Wohnungsunternehmen: Kündigungsschutz für klamme Mieter?
Hessens größte kommunale Wohnungsgesellschaft Nassauische Heimstätte (NHW) mit rund 59.000 Wohnungen will Mietern nicht kündigen, die ihre Nebenkosten wegen der gestiegenen Energiepreise nicht mehr bezahlen können. Man werde "individuelle Lösungen" finden – "niemand muss wegen des Krieges in der Ukraine um sein Zuhause fürchten", sagte NHW-Geschäftsführer Thomas Hain in Frankfurt am Main. Betroffene sollten mit der Mietschuldnerberatung Kontakt aufnehmen, um Lösungen zu erarbeiten. Da nicht absehbar sei, wie sich die Energiepreise entwickeln, hat das Unternehmen Mietern angeboten, die monatlichen Abschläge freiwillig zu erhöhen, soweit möglich.
Auch die Frankfurter GWH Immobilien Holding sagte den Mietern mit einem "Wohnversprechen" zu, keine Kündigungen wegen Zahlungsschwierigkeiten auszusprechen – angeboten wurden Ratenzahlungs- und Stundenvereinbarungen. Die Erklärung gelte ab sofort und nicht nur für Abrechnungen und erhöhte Vorauszahlungen für 2022, sondern bereits für mögliche Nachforderungen aus dem Geschäftsjahr 2021.

» **BEREITGESTELLTE ANGABEN**
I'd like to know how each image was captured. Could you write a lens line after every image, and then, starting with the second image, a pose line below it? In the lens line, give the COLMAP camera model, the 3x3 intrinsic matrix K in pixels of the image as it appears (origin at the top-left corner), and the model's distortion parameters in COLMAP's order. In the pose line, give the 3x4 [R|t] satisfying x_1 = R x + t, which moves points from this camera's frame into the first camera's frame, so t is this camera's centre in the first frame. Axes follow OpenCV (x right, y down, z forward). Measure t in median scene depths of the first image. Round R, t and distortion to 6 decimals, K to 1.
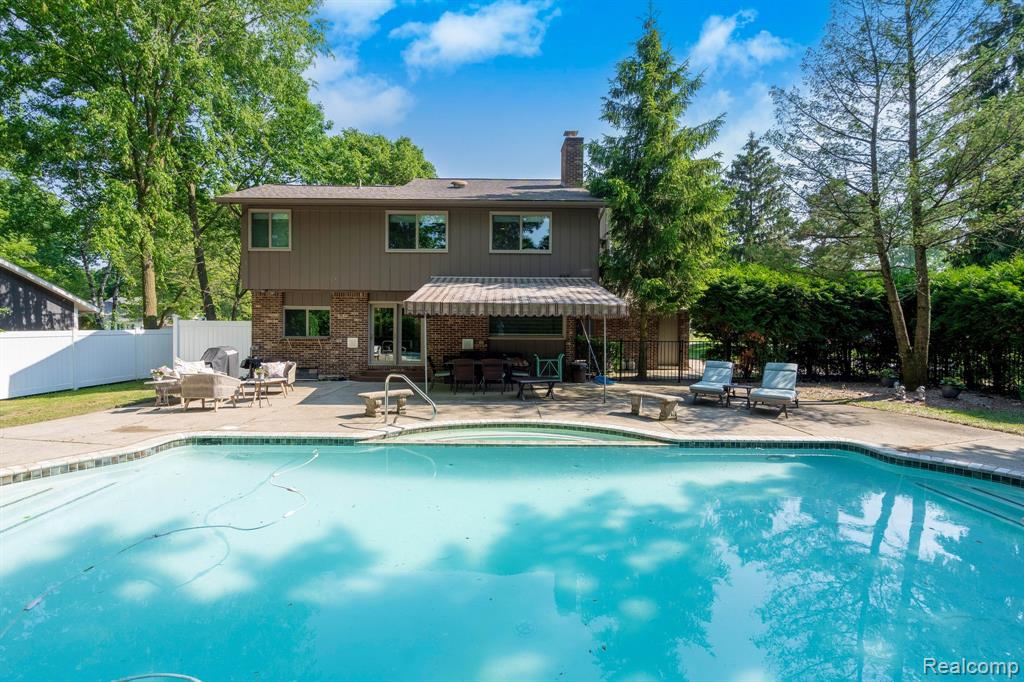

» **AUFGABEN**
[a] Beantworten Sie zum Text über den Kündigungsschutz für Mieter folgende Fragen:
(i) Wie viele Wohnungen hat die Nassauische Heimstätte (NHW) ungefähr?
(ii) Wer ist Geschäftsführer der NHW?
(iii) Welche Vereinbarungen bot die GWH Immobilien Holding an?
[b] Erklären Sie anhand des Textes über den Kündigungsschutz für Mieter, warum die NHW ihren Mietern angeboten hat, die monatlichen Abschläge freiwillig zu erhöhen.
[c] Bitte schreiben Sie den Text über den Kündigungsschutz für Mieter nach seinem letzten Satz weiter.

» **LÖSUNGEN**
[a]
(i) Rund 59.000 Wohnungen.
(ii) Thomas Hain.
(iii) Ratenzahlungs- und Stundenvereinbarungen.

[b] Die NHW hat dieses Angebot gemacht, weil nicht absehbar ist, wie sich die Energiepreise entwickeln.

[c]
Rückzieher bei Vonovia: Doppelte Abschläge statt Kündigung
Der Wohnungsriese Vonovia will nun offenbar auch davon absehen, Mieter, die in Zahlungsverzug geraten, gleich vor die Tür zu setzen. Bei zwei Monatsmieten Rückständen drohe der Rauswurf, hatte der Immobilienkonzern im September auf einer Veranstaltung für Investoren angekündigt, wie unter anderem der Westdeutsche Rundfunk (WDR) berichtete. Eine Räumungsklage solle aber nur in letzter Konsequenz und als allerletztes Mittel durchgeführt werden, heißt es in einer Email des Unternehmens an den WDR.
"Bei uns wird niemand eine Wohnung verlieren, nur weil die Heizkosten nicht gezahlt werden können", sagte bald darauf Vonovia-Chef Rolf Buch der "Welt". Man kümmere sich intensiv um einzelne Fälle, in denen Mieter wegen hoher Energiepreise in Schwierigkeiten geraten seien. Notfalls könnten Vereinbarungen über Ratenzahlungen getroffen werden und man helfe bei der Suche nach staatlichen Unterstützungsleistungen. "Eine Kündigung wegen hoher Energiekosten werden wir nicht aussprechen", so Buch.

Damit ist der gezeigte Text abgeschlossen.